Mein Schwiegervater hatte von Anfang an zu mir gesagt: "Du bist jetzt in Deutschland. Hier gibt es viele verschieden Menschen. Wenn ich nicht zu Hause bin, dann öffne niemals die Tür, laß keinen hinein. Die Welt ist schlecht." Er sagte es so oft, daß ich schon richtig Angst bekommen hatte, eine große Angst, sogar vor meinem eigenen Schatten fürchtete ich mich. Bisher hatte ich nichts gesehen von diesem Land, also habe ich auch alles geglaubt, was man mir erzählte.

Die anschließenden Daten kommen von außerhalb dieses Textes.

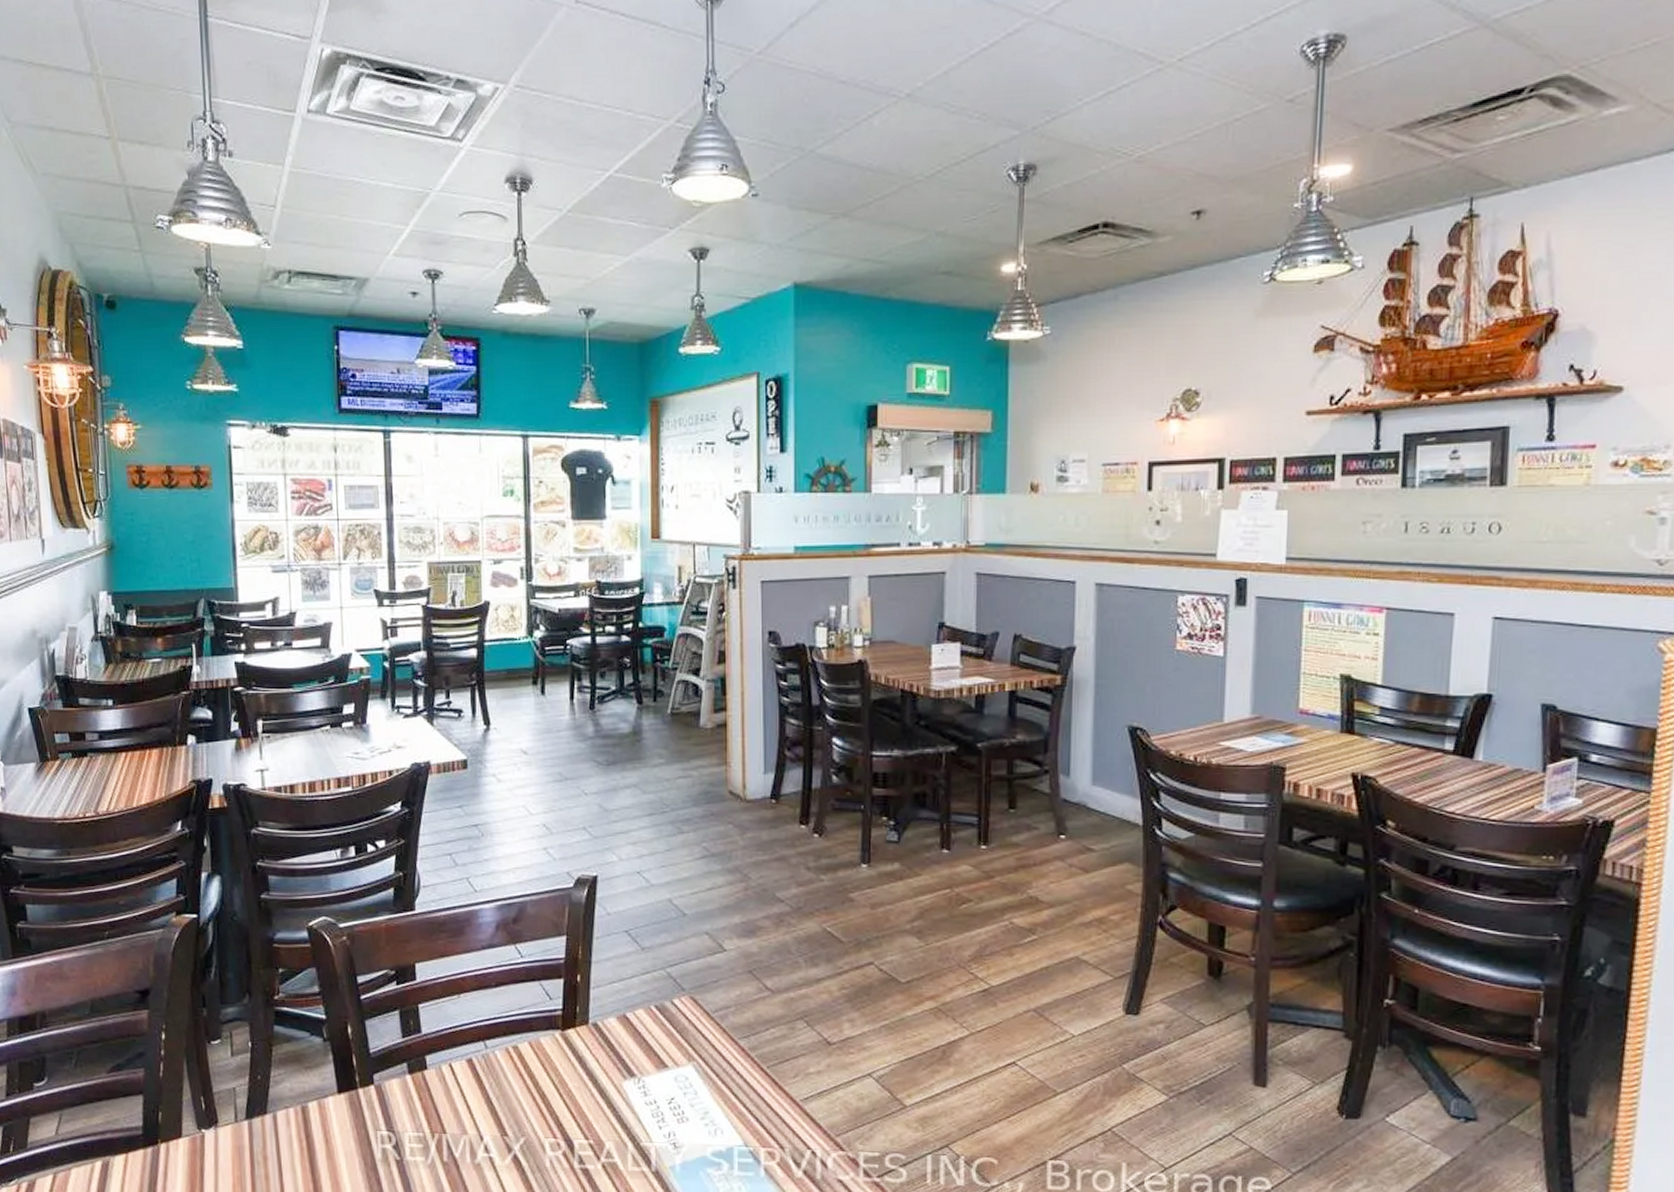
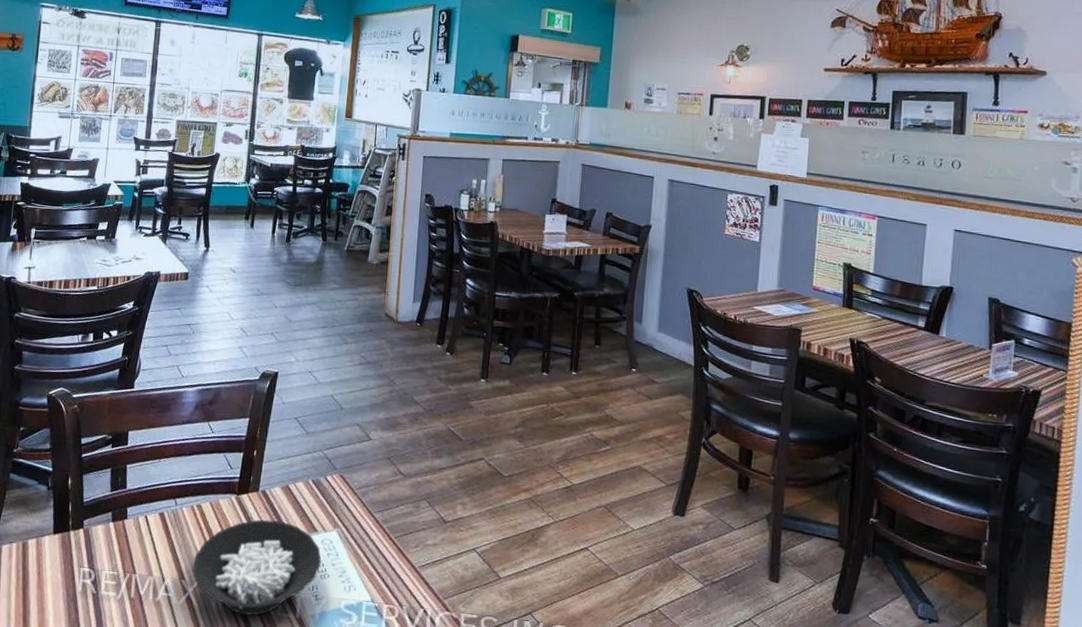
cereal bowl: none [516,1058,676,1173] -> present [192,519,321,616]

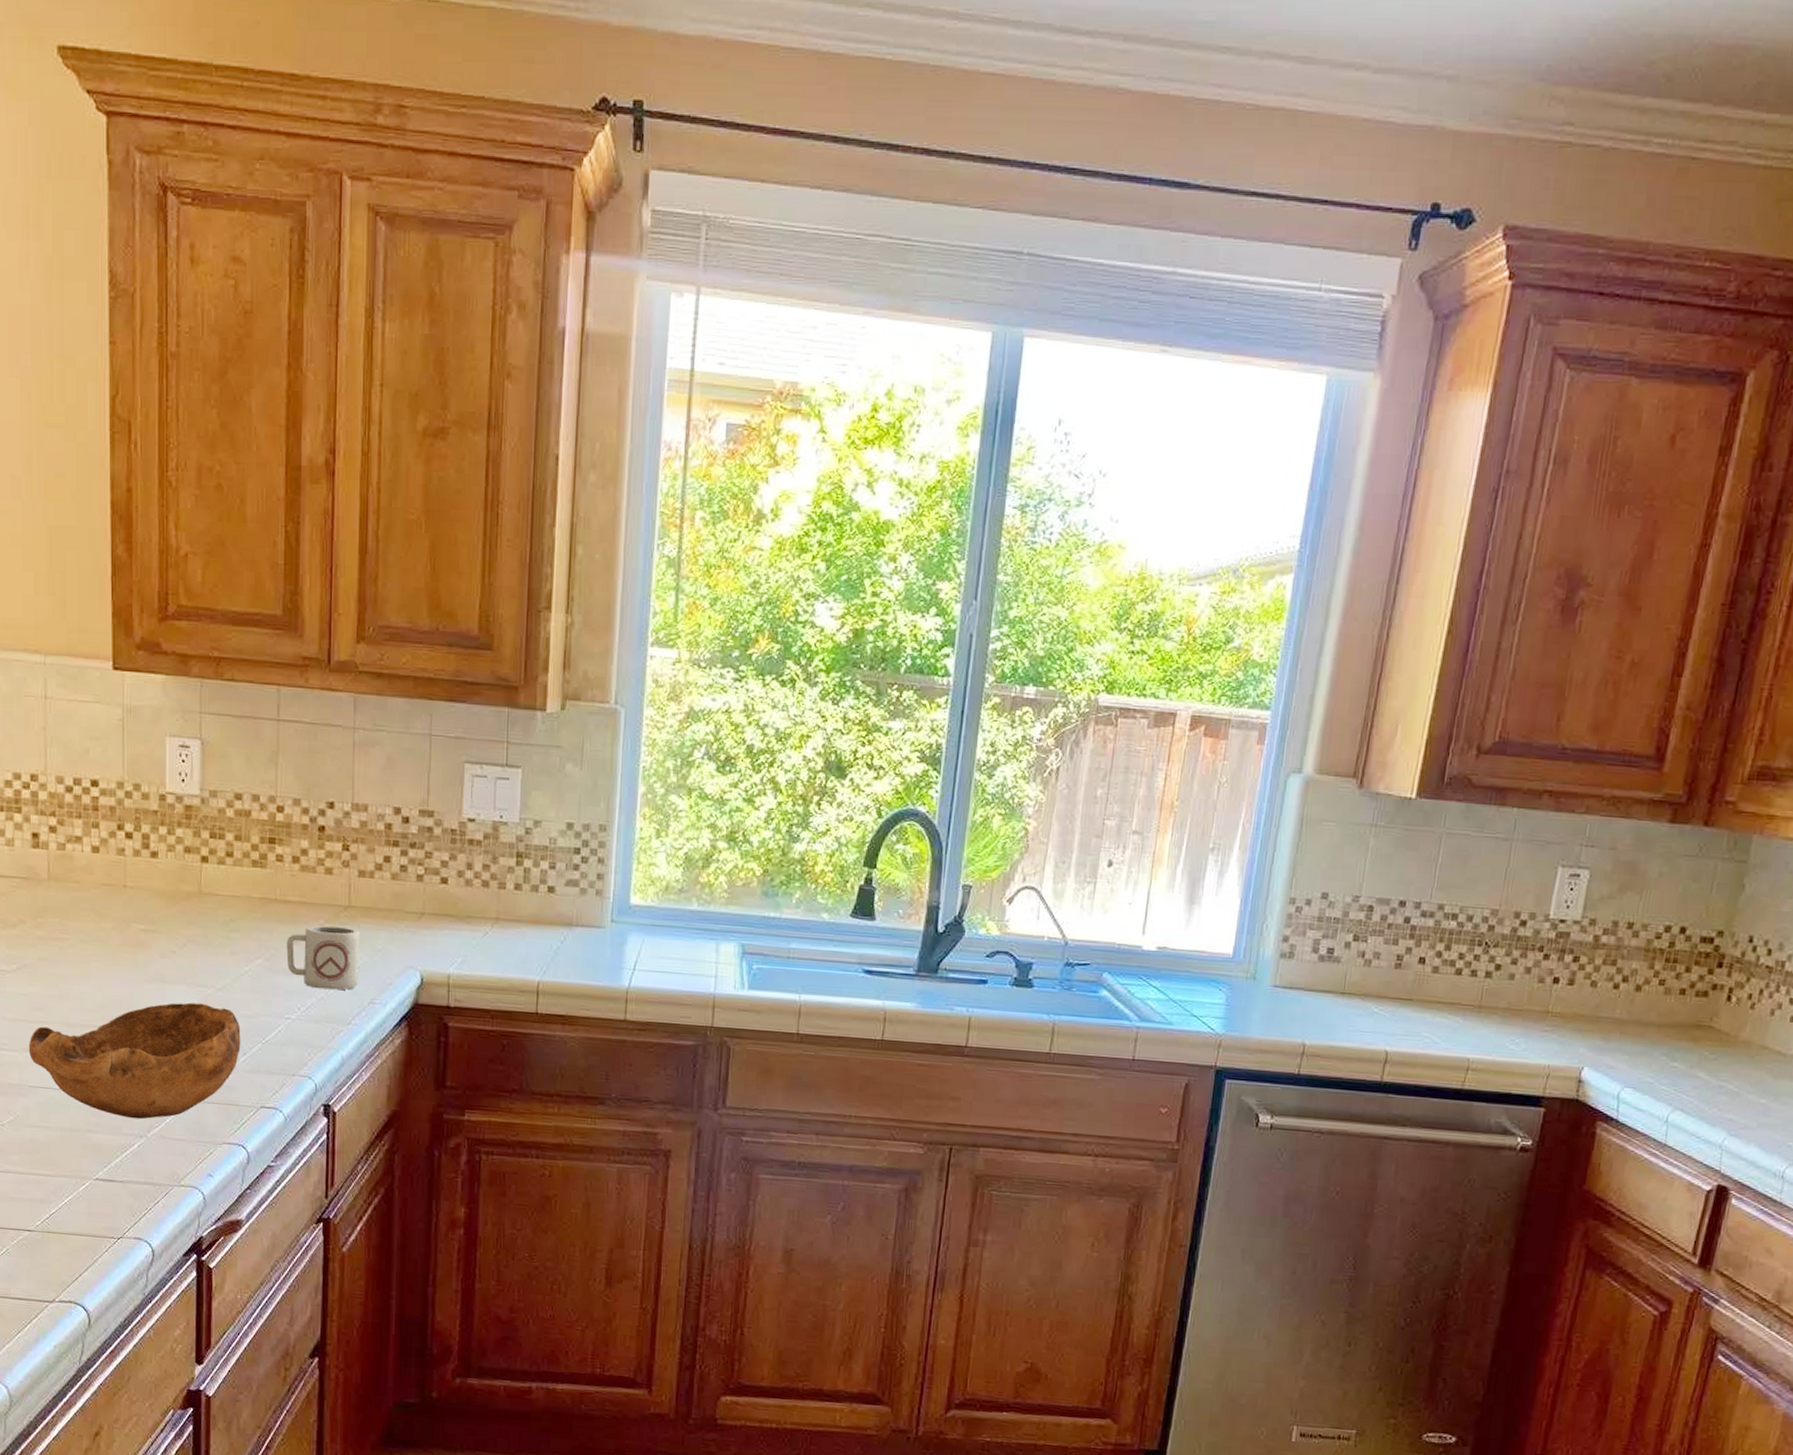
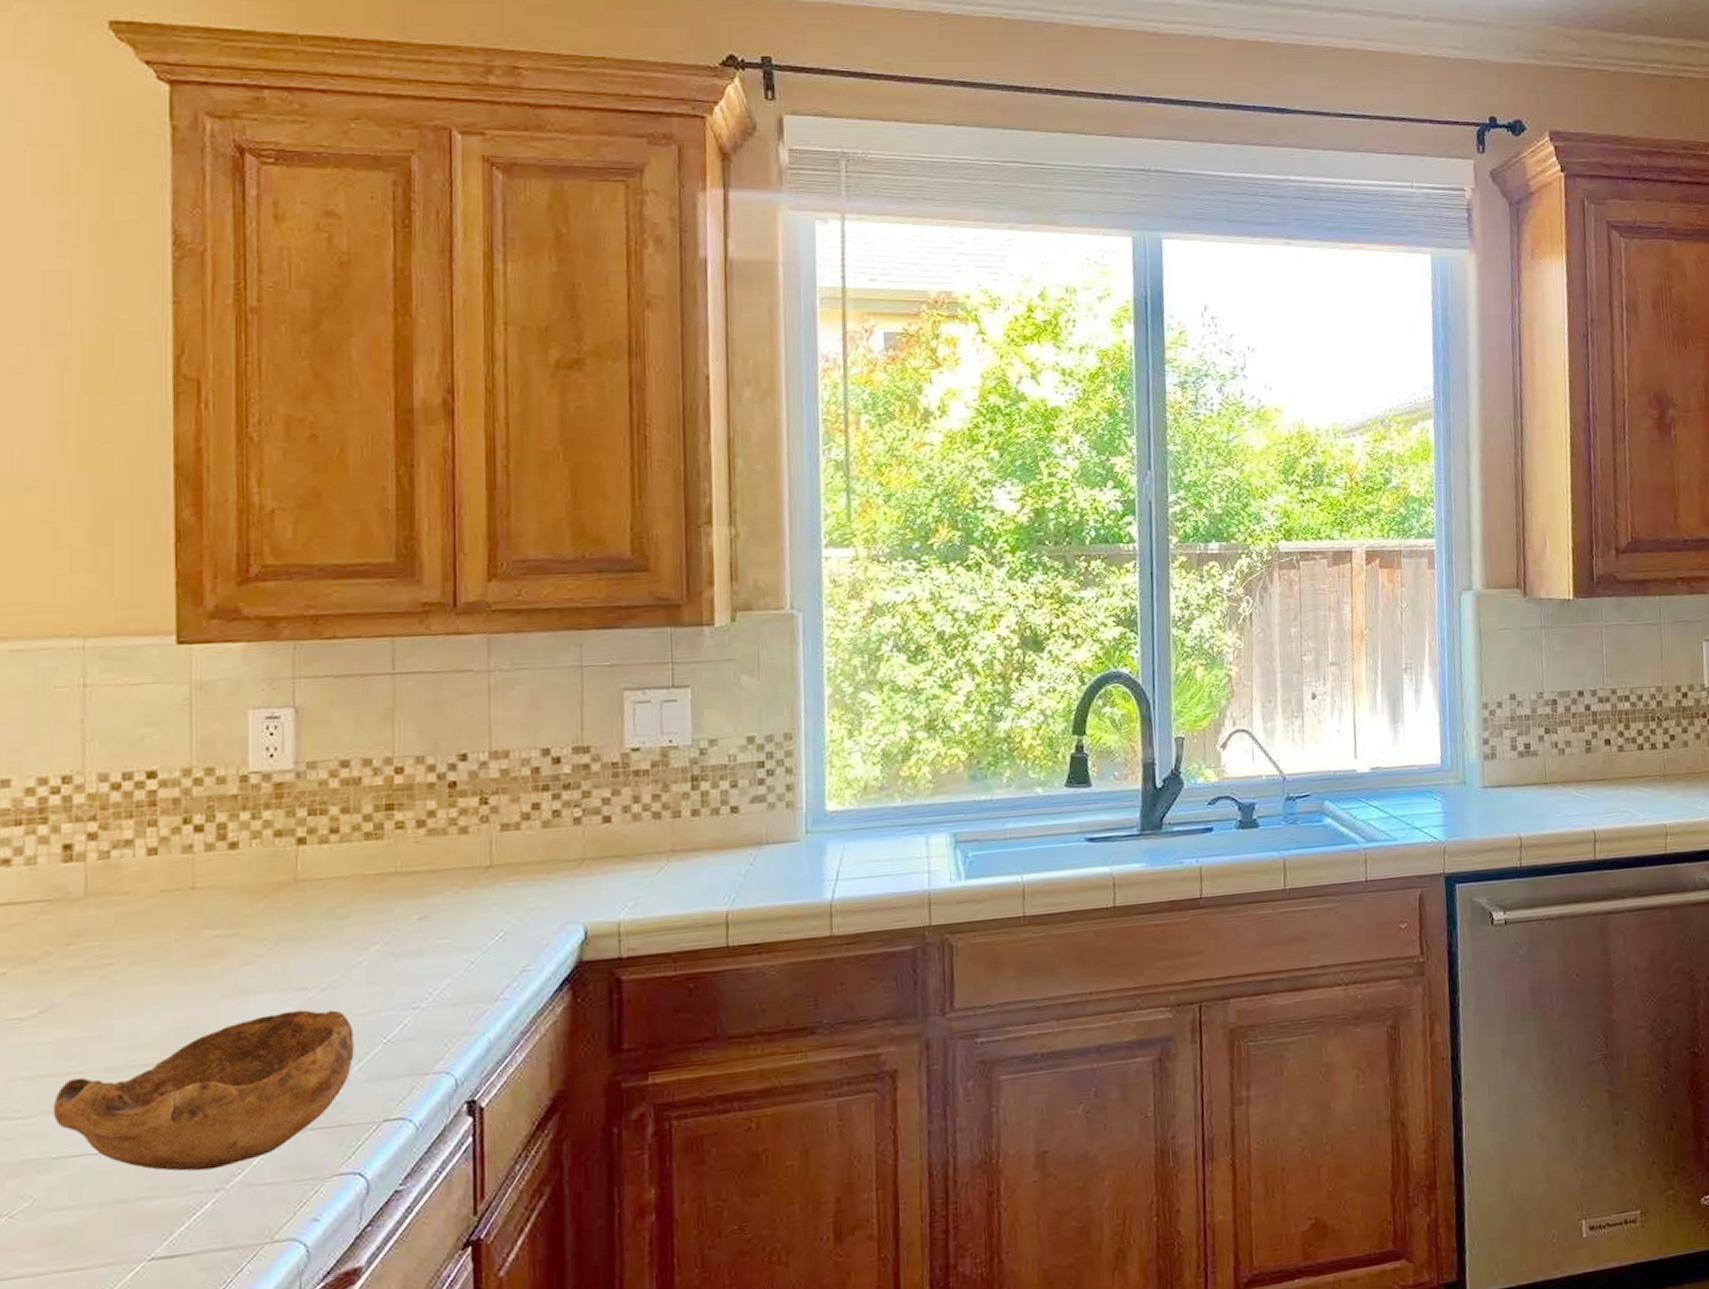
cup: present [286,925,360,991] -> none [412,889,507,967]

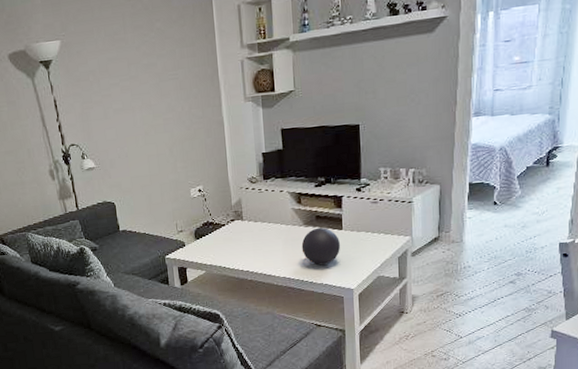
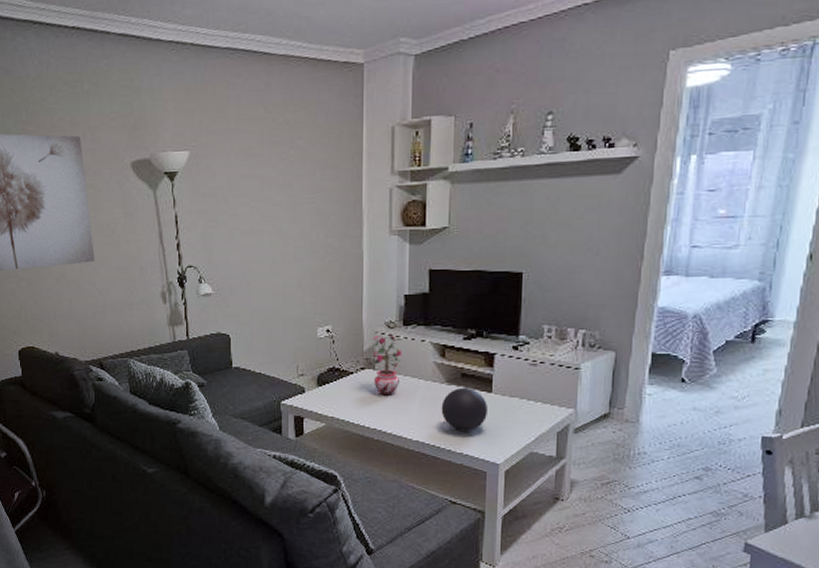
potted plant: none [238,188,265,242] -> present [372,334,403,396]

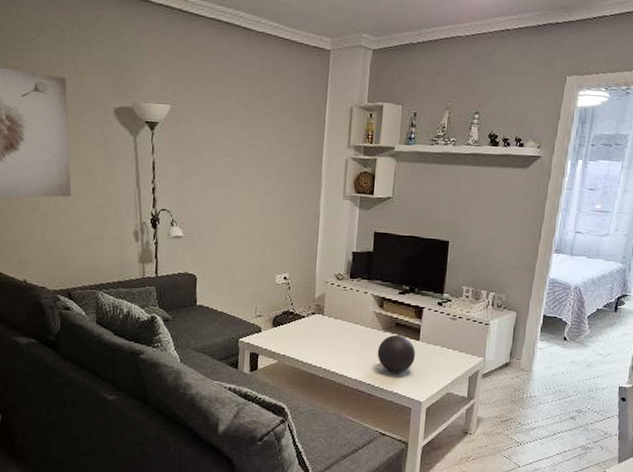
potted plant: present [372,334,403,396] -> none [322,284,348,339]

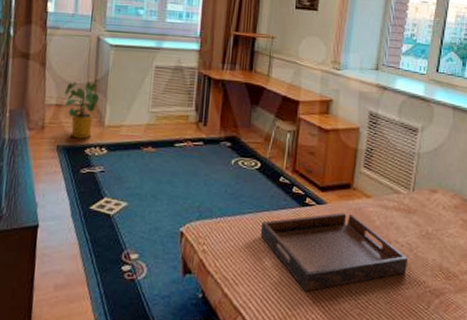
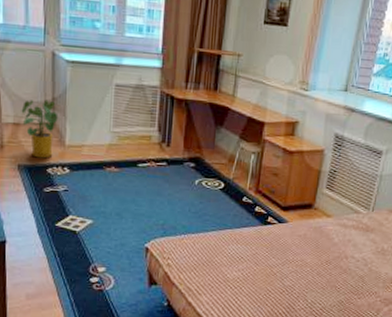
serving tray: present [260,213,409,292] -> none [222,231,363,301]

Ich war eingesperrt. Mein Mann konnte sich gegen meinen Schwiegervater nicht auflehnen, denn er hatte bei ihm Schulden, also mußte er den Mund halten. Als ich einmal darum bat, aus dem Haus gehen zu dürfen, sagte mein Schwiegervater: "Sie entführen und vergewaltigen dich. Alle Männer in Deutschland sind schlecht und behandeln dich wie Dreck. Und die deutschen Frauen sind freizügig und haben keine Moral. Sie lassen sich auf der Straße küssen, haben kein Schamgefühl, und das können wir unseren Frauen nicht zumuten. "Mein Schwager stimmte ihm zu. Beide sagten, wenn ich aus dem Hause gehen würde, würde ich schmutzig werden, und eine schlechte Frau wollten sie nicht im Hause haben.


Geboren 1956 in Görmürgen in Mittelanatolien (Türkei). Seit ihrem siebzehnten Lebensjahr lebt sie in Gelsenkirchen, seit 1994 besitzt sie einen deutschen Paß. "Fingerschmerz: Geschichte einer Türkin" ist ihr erstes Buch, zu dem einen vor gut drei Jahren auf türkisch im Selbstverlag herausgegebene Broschüre die Vorlage bildete. In Zusammenarbeit mit der Übersetzerin Claudia Hürzat (Gelsenkirchen) entstand die seit 1997 auf deutsch vorliegende, erweiterte Fassung ihrer Lebensgeschichte. Sevim Kocyigit arbeitet derzeit an einem Band mit Gedichten.

Fingerschmerz. Geschichte einer Türkin. Biografischer Roman. Übersetzung: Claudia Hürzat. Hrsg. und bearb. von Herbert Knorr. Henselowsky Boschmann: Essen 1997.